## PROBLEM TO WORK ON:
With the material below, print exactly the lines between the line holding "X2268949Y6604888D01*" and the line holding "X8525111Y2621051D01*", inclusive. Add nothing else.

## INFORMATION SUPPLIED:

● ● ●

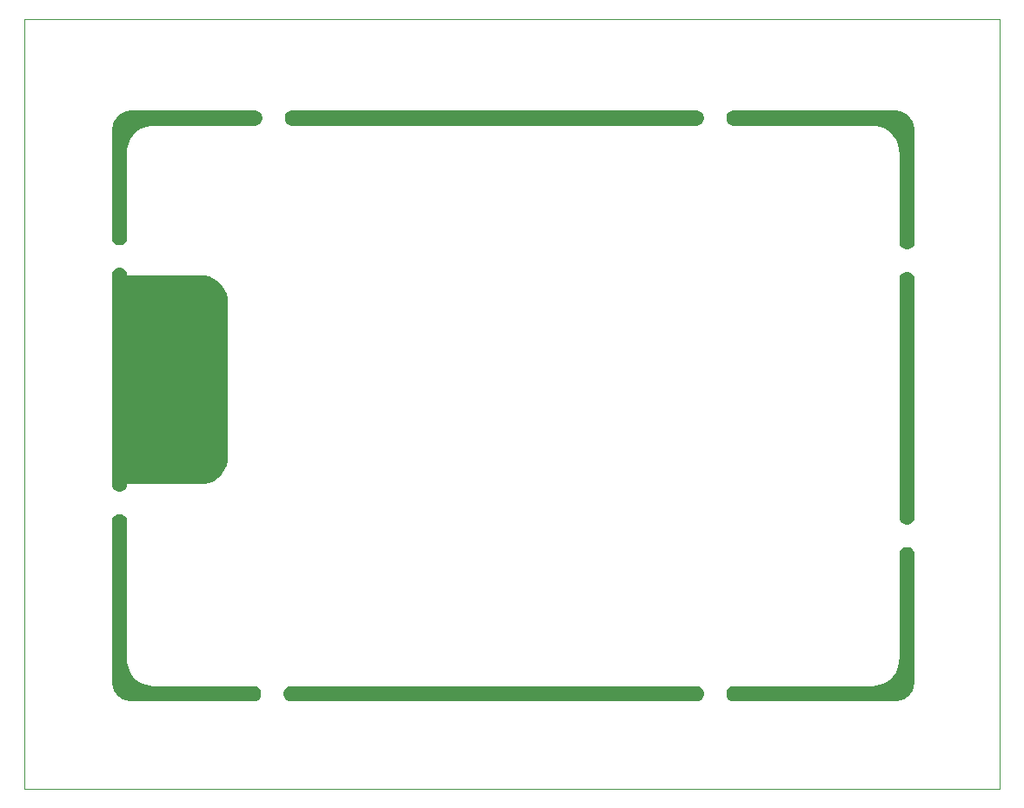
<source format=gbr>
%TF.GenerationSoftware,Altium Limited,Altium Designer,25.3.3 (18)*%
G04 Layer_Color=0*
%FSLAX45Y45*%
%MOMM*%
%TF.SameCoordinates,95E4F6BA-DA47-4B25-BB43-2529A7C35442*%
%TF.FilePolarity,Positive*%
%TF.FileFunction,Profile,NP*%
%TF.Part,CustomerPanel*%
G01*
G75*
%TA.AperFunction,Profile*%
%ADD638C,0.02540*%
G36*
X849863Y5370269D02*
Y5360395D01*
X854974Y5341320D01*
X864848Y5324218D01*
X878812Y5310254D01*
X895914Y5300380D01*
X914989Y5295269D01*
X934737D01*
X953812Y5300380D01*
X970914Y5310254D01*
X984878Y5324218D01*
X994752Y5341320D01*
X999863Y5360395D01*
Y5370269D01*
D01*
X999862Y6206769D01*
X1001085Y6231665D01*
X1010799Y6280501D01*
X1029854Y6326503D01*
X1057518Y6367904D01*
X1092726Y6403113D01*
X1134127Y6430777D01*
X1180130Y6449831D01*
X1228966Y6459545D01*
X1253862Y6460768D01*
X1253862Y6460769D01*
Y6459947D01*
X2239998Y6460000D01*
X2249872Y6460000D01*
X2268947Y6465111D01*
X2286049Y6474984D01*
X2300013Y6488948D01*
X2309887Y6506050D01*
X2314999Y6525125D01*
X2314999Y6544873D01*
X2309888Y6563948D01*
X2300015Y6581050D01*
X2286051Y6595014D01*
X2268949Y6604888D01*
X2249874Y6610000D01*
X2240000D01*
Y6610000D01*
X1050000Y6609936D01*
Y6610000D01*
X1030301D01*
X991662Y6602314D01*
X955264Y6587238D01*
X922507Y6565350D01*
X894649Y6537492D01*
X872762Y6504735D01*
X857686Y6468338D01*
X850000Y6429698D01*
Y6410000D01*
D01*
X849806D01*
X849863Y5370269D01*
D02*
G37*
G36*
X6910000Y6460000D02*
X8261791Y6460067D01*
Y6460769D01*
X8286838Y6459538D01*
X8335967Y6449766D01*
X8382247Y6430596D01*
X8423897Y6402766D01*
X8459318Y6367346D01*
X8487147Y6325695D01*
X8506317Y6279416D01*
X8516089Y6230286D01*
X8517320Y6205240D01*
X8517320D01*
X8519956Y6205240D01*
X8520000Y5330002D01*
X8520000Y5320128D01*
X8525111Y5301053D01*
X8534984Y5283951D01*
X8548948Y5269986D01*
X8566050Y5260112D01*
X8585125Y5255001D01*
X8604873Y5255001D01*
X8623948Y5260112D01*
X8641051Y5269985D01*
X8655015Y5283949D01*
X8664889Y5301051D01*
X8670000Y5320126D01*
Y5330000D01*
X8670000D01*
X8669946Y6410000D01*
X8670000D01*
Y6429698D01*
X8662314Y6468338D01*
X8647237Y6504735D01*
X8625350Y6537492D01*
X8597492Y6565350D01*
X8564735Y6587238D01*
X8528338Y6602314D01*
X8489698Y6610000D01*
X8470000D01*
D01*
Y6610078D01*
X6910002Y6609999D01*
X6900128Y6610000D01*
X6881053Y6604889D01*
X6863950Y6595015D01*
X6849986Y6581051D01*
X6840112Y6563950D01*
X6835001Y6544874D01*
X6835001Y6525127D01*
X6840112Y6506052D01*
X6849985Y6488949D01*
X6863949Y6474985D01*
X6881051Y6465111D01*
X6900126Y6460000D01*
X6910000D01*
D01*
D02*
G37*
G36*
X8520000Y2650000D02*
Y2640126D01*
X8525111Y2621051D01*
X8534985Y2603949D01*
X8548949Y2589985D01*
X8566051Y2580111D01*
X8585126Y2575000D01*
X8604874D01*
X8623949Y2580111D01*
X8641051Y2589985D01*
X8655015Y2603949D01*
X8664889Y2621051D01*
X8670000Y2640126D01*
Y2650000D01*
D01*
X8669938Y4960000D01*
X8670000D01*
Y4969874D01*
X8664889Y4988949D01*
X8655015Y5006051D01*
X8641051Y5020015D01*
X8623949Y5029889D01*
X8604874Y5035000D01*
X8585126D01*
X8566051Y5029889D01*
X8548949Y5020015D01*
X8534985Y5006051D01*
X8525111Y4988949D01*
X8520000Y4969874D01*
Y4960000D01*
D01*
X8520000Y2650000D01*
D02*
G37*
G36*
X6910000Y850000D02*
X8470000Y850068D01*
Y850000D01*
X8489698D01*
X8528338Y857686D01*
X8564735Y872762D01*
X8597493Y894650D01*
X8625350Y922507D01*
X8647238Y955265D01*
X8662314Y991662D01*
X8670000Y1030302D01*
Y1050000D01*
D01*
X8670065D01*
X8670000Y2279998D01*
X8670000Y2289872D01*
X8664889Y2308947D01*
X8655015Y2326049D01*
X8641052Y2340013D01*
X8623950Y2349887D01*
X8604875Y2354999D01*
X8585127Y2354999D01*
X8566052Y2349888D01*
X8548949Y2340015D01*
X8534985Y2326051D01*
X8525111Y2308949D01*
X8520000Y2289874D01*
Y2280000D01*
D01*
X8520054Y1255025D01*
X8517454Y1255025D01*
X8516225Y1230005D01*
X8506463Y1180928D01*
X8487314Y1134698D01*
X8459514Y1093092D01*
X8424131Y1057709D01*
X8382525Y1029909D01*
X8336295Y1010760D01*
X8287218Y1000998D01*
X8262199Y999769D01*
D01*
Y1000059D01*
X6910002Y1000000D01*
X6900128Y1000000D01*
X6881053Y994889D01*
X6863950Y985015D01*
X6849986Y971051D01*
X6840112Y953950D01*
X6835001Y934874D01*
X6835001Y915127D01*
X6840112Y896052D01*
X6849985Y878949D01*
X6863949Y864985D01*
X6881051Y855111D01*
X6900126Y850000D01*
X6910000D01*
D01*
D02*
G37*
G36*
X2610000Y6460000D02*
X2600126D01*
X2581051Y6465111D01*
X2563949Y6474985D01*
X2549985Y6488948D01*
X2540111Y6506050D01*
X2535000Y6525126D01*
Y6544873D01*
X2540111Y6563949D01*
X2549985Y6581051D01*
X2563949Y6595014D01*
X2581051Y6604888D01*
X2600126Y6610000D01*
X2610000D01*
D01*
X6540000Y6610105D01*
Y6610000D01*
X6549874D01*
X6568949Y6604889D01*
X6586051Y6595015D01*
X6600015Y6581051D01*
X6609889Y6563949D01*
X6615000Y6544874D01*
Y6525126D01*
X6609889Y6506051D01*
X6600015Y6488949D01*
X6586051Y6474985D01*
X6568949Y6465111D01*
X6549874Y6460000D01*
X6540000D01*
D01*
X6540002Y6460104D01*
X2610000Y6460000D01*
D02*
G37*
G36*
X2600000Y850000D02*
X2590126D01*
X2571051Y855111D01*
X2553949Y864985D01*
X2539985Y878948D01*
X2530111Y896051D01*
X2525000Y915126D01*
Y934873D01*
X2530111Y953949D01*
X2539985Y971051D01*
X2553949Y985015D01*
X2571051Y994889D01*
X2590126Y1000000D01*
X2600000D01*
D01*
X6540000Y1000105D01*
Y1000000D01*
X6549874D01*
X6568949Y994889D01*
X6586051Y985015D01*
X6600015Y971051D01*
X6609889Y953949D01*
X6615000Y934874D01*
Y915126D01*
X6609889Y896051D01*
X6600015Y878949D01*
X6586051Y864985D01*
X6568949Y855111D01*
X6549874Y850000D01*
X6540000D01*
D01*
Y850105D01*
X2600000Y850000D01*
D02*
G37*
G36*
X849956Y2970000D02*
X849862Y5000269D01*
Y5010143D01*
X854973Y5029218D01*
X864847Y5046320D01*
X878811Y5060284D01*
X895913Y5070158D01*
X914988Y5075269D01*
X934736D01*
X953811Y5070158D01*
X970913Y5060284D01*
X984877Y5046320D01*
X994751Y5029218D01*
X999862Y5010143D01*
Y5000269D01*
D01*
X1723762D01*
X1748779D01*
X1797851Y4990508D01*
X1844076Y4971361D01*
X1885678Y4943563D01*
X1921057Y4908184D01*
X1948854Y4866583D01*
X1968001Y4820358D01*
X1977762Y4771286D01*
Y4746269D01*
D01*
Y3222269D01*
Y3197252D01*
X1968001Y3148180D01*
X1948854Y3101955D01*
X1921057Y3060353D01*
X1885678Y3024974D01*
X1844076Y2997177D01*
X1797851Y2978030D01*
X1748779Y2968269D01*
X1723762D01*
D01*
X999862D01*
X1000001Y2970000D01*
Y2960126D01*
X994889Y2941051D01*
X985015Y2923949D01*
X971051Y2909985D01*
X953949Y2900111D01*
X934874Y2895000D01*
X915126D01*
X896051Y2900111D01*
X878949Y2909985D01*
X864985Y2923949D01*
X855111Y2941051D01*
X850000Y2960126D01*
Y2970000D01*
X849956D01*
D02*
G37*
G36*
X850000Y1050000D02*
X850000Y2599998D01*
X850000Y2609872D01*
X855111Y2628947D01*
X864984Y2646049D01*
X878948Y2660013D01*
X896050Y2669887D01*
X915125Y2674999D01*
X934873Y2674999D01*
X953948Y2669888D01*
X971050Y2660014D01*
X985014Y2646051D01*
X994888Y2628949D01*
X1000000Y2609874D01*
Y2600000D01*
X1000000D01*
X1000073Y1253769D01*
X999862D01*
X1001085Y1228872D01*
X1010799Y1180037D01*
X1029854Y1134034D01*
X1057518Y1092633D01*
X1092726Y1057424D01*
X1134128Y1029761D01*
X1180130Y1010706D01*
X1228966Y1000992D01*
X1253862Y999769D01*
D01*
Y999933D01*
X2229986Y1000000D01*
X2239860Y1000001D01*
X2258935Y994892D01*
X2276038Y985019D01*
X2290004Y971057D01*
X2299879Y953955D01*
X2304992Y934881D01*
X2304994Y915133D01*
X2299885Y896058D01*
X2290012Y878955D01*
X2276050Y864989D01*
X2258948Y855114D01*
X2239874Y850001D01*
X2230000Y850000D01*
X2230000D01*
X1050000Y849919D01*
X1050000Y850000D01*
X1030301D01*
X991662Y857686D01*
X955264Y872762D01*
X922507Y894649D01*
X894650Y922507D01*
X872762Y955264D01*
X857686Y991662D01*
X850000Y1030301D01*
Y1050000D01*
Y1050000D01*
D02*
G37*
D638*
X-2Y-5D02*
X-2Y7500000D01*
X9500000D01*
Y-5D01*
X-2D01*
%TF.MD5,8bd8582c1b05643918fdf25da7783b94*%
M02*

</source>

● ● ●

## ANSWER SECTION:
X2268949Y6604888D01*
X2249874Y6610000D01*
X2240000D01*
Y6610000D01*
X1050000Y6609936D01*
Y6610000D01*
X1030301D01*
X991662Y6602314D01*
X955264Y6587238D01*
X922507Y6565350D01*
X894649Y6537492D01*
X872762Y6504735D01*
X857686Y6468338D01*
X850000Y6429698D01*
Y6410000D01*
D01*
X849806D01*
X849863Y5370269D01*
D02*
G37*
G36*
X6910000Y6460000D02*
X8261791Y6460067D01*
Y6460769D01*
X8286838Y6459538D01*
X8335967Y6449766D01*
X8382247Y6430596D01*
X8423897Y6402766D01*
X8459318Y6367346D01*
X8487147Y6325695D01*
X8506317Y6279416D01*
X8516089Y6230286D01*
X8517320Y6205240D01*
X8517320D01*
X8519956Y6205240D01*
X8520000Y5330002D01*
X8520000Y5320128D01*
X8525111Y5301053D01*
X8534984Y5283951D01*
X8548948Y5269986D01*
X8566050Y5260112D01*
X8585125Y5255001D01*
X8604873Y5255001D01*
X8623948Y5260112D01*
X8641051Y5269985D01*
X8655015Y5283949D01*
X8664889Y5301051D01*
X8670000Y5320126D01*
Y5330000D01*
X8670000D01*
X8669946Y6410000D01*
X8670000D01*
Y6429698D01*
X8662314Y6468338D01*
X8647237Y6504735D01*
X8625350Y6537492D01*
X8597492Y6565350D01*
X8564735Y6587238D01*
X8528338Y6602314D01*
X8489698Y6610000D01*
X8470000D01*
D01*
Y6610078D01*
X6910002Y6609999D01*
X6900128Y6610000D01*
X6881053Y6604889D01*
X6863950Y6595015D01*
X6849986Y6581051D01*
X6840112Y6563950D01*
X6835001Y6544874D01*
X6835001Y6525127D01*
X6840112Y6506052D01*
X6849985Y6488949D01*
X6863949Y6474985D01*
X6881051Y6465111D01*
X6900126Y6460000D01*
X6910000D01*
D01*
D02*
G37*
G36*
X8520000Y2650000D02*
Y2640126D01*
X8525111Y2621051D01*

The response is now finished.